Sur la question des dividendes de Bpifrance, je sais que les actionnaires y travaillent, mais ils n'ont pas encore sollicité le management. Je ne sais pas ce qu'il en sera, mais je recommanderais qu'on laisse un peu d'argent dans l'entreprise.
Je pense que les membres de la commission des finances vous suivront sur ce point.
Pouvez-vous nous préciser ce qu'est un fonds de retournement ? Par ailleurs, vous avez souligné qu'il y avait une augmentation des crédits à court terme : cela n'est-il pas un signe que les entreprises ont des problèmes de trésorerie ?
J'ai la chance de siéger avec Albéric de Montgolfier au Conseil national d'orientation (CNO), qui donne à Bpifrance une coloration différente et dont il faut saluer la bonne mise en place. Vous nous avez dit avoir fait deux fois le tour des régions, des présidents de régions et des comités régionaux d'orientation : constatez-vous des différences importantes ou des difficultés spécifiques d'une région à l'autre ? J'ajoute que les rencontres avec le CNO pourraient être plus fréquentes : il est utile d'échanger avec des personnes d'origines différentes - salariés, syndicats, responsables politiques etc.
Ma première question porte sur l'avance des créances fiscales dans le cadre du CICE : quel est le taux pratiqué par Bpifrance, et pour quelle durée ? Et si le CICE devait perdurer, le mécanisme consistant à mobiliser une grande banque publique pour permettre l'avance des créances fiscales n'est-il pas trop compliqué, alors que l'on pourrait imaginer un dispositif plus simple de remboursement des charges ? Mais il s'agit d'une question politique qui ne relève pas de vous.
Ma deuxième question porte sur l'intervention de Bpifrance dans le domaine des énergies renouvelables, notamment les éoliennes et le photovoltaïque : est-ce bien le rôle d'une banque publique d'intervenir sur une activité très largement défiscalisée, financée par un impôt - la contribution au service public de l'électricité (CSPE) -, non délocalisable et déjà très concurrentielle, avec un tarif d'achat garanti par l'Etat ?
Enfin, ma troisième question porte sur le très haut débit : pourquoi la Banque européenne d'investissement (BEI) intervient-elle sur ces réseaux d'initiative publique, et pourquoi ne distribue-t-elle pas ses prêts via Bpifrance ? Est-ce pour éviter la concurrence de la Caisse des dépôts et consignations (CDC) ou des réseaux bancaires ?
Je ne suis toujours pas convaincu aujourd'hui que la création de Bpifrance fut une riche idée.

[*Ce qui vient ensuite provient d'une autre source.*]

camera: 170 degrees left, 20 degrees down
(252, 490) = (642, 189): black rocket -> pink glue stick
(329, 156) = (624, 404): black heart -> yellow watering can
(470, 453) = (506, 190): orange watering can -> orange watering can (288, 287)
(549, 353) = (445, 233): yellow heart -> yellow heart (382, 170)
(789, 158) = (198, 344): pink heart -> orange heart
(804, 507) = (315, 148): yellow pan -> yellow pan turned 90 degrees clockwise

Il y a certes des éléments positifs, mais les résultats seront-ils, au final, beaucoup plus importants que ceux qu'aurait obtenus chacune des structures antérieures ? Bpifrance ne souffre-t-elle pas de son mode de gouvernance - une cathédrale ou une usine à gaz qui regroupe tous les syndicats, toutes les régions etc. ? A moins que l'on nous dise que toutes ces commissions et tous ces conseils n'ont naturellement aucun pouvoir, et qu'une petite cellule décide de tout tranquillement...

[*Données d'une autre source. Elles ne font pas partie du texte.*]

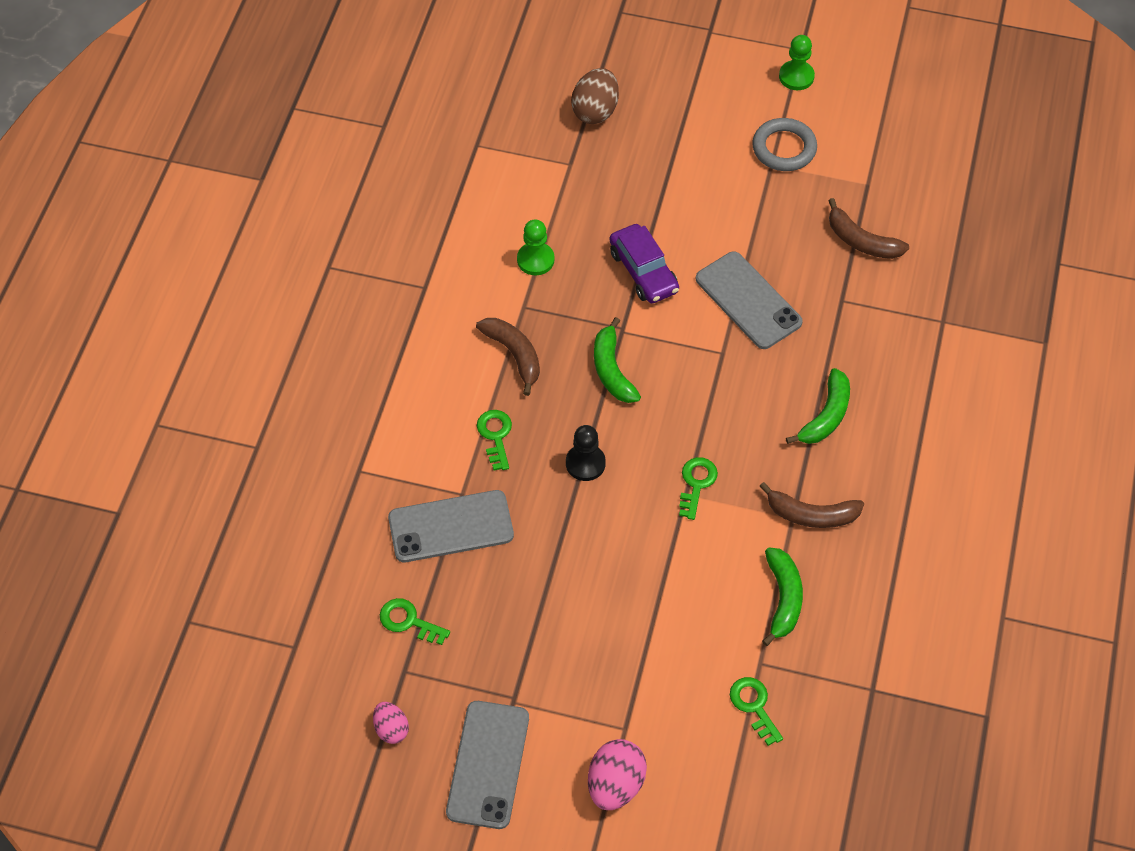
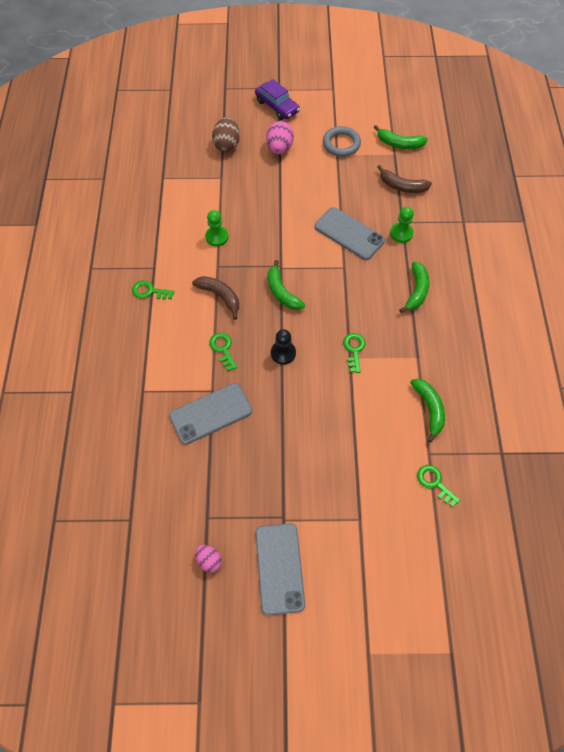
camera: 15 degrees left, 5 degrees up
(409, 621) = (201, 483): green key -> green key (149, 291)
(615, 784) = (365, 559): pink egg -> pink egg (279, 148)
(643, 271) = (283, 230): purple car -> purple car (277, 106)
(796, 77) = (335, 104): green pawn -> green pawn (401, 233)
(811, 514) = (428, 352): brown banana -> none
(881, 168) = (399, 143): none -> green banana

J'ai eu le bonheur - ou le malheur, cela dépend des jours - de présider la commission des finances de la région Île-de-France. Ce matin, après les annonces du Président de la République aux Etats-Unis, on nous a informés que l'Agence régionale de développement de la région Île-de-France et Bpifrance avaient mis en place et financé une opération de nouvelles technologies en Californie. J'en suis ravi, mais à côté de cela, il y a très peu de grosses opérations entre la région Île-de-France et Bpifrance. Nous avons adopté il y a quelques semaines un schéma de développement économique et d'innovation : le partenariat avec Bpifrance est extrêmement faible, pour ne pas dire inexistant. J'ai le sentiment que la région travaille beaucoup moins avec Bpifrance qu'avec Oséo auparavant : l'apparition de Bpifrance est-elle donc vraiment un élément positif à cet égard ?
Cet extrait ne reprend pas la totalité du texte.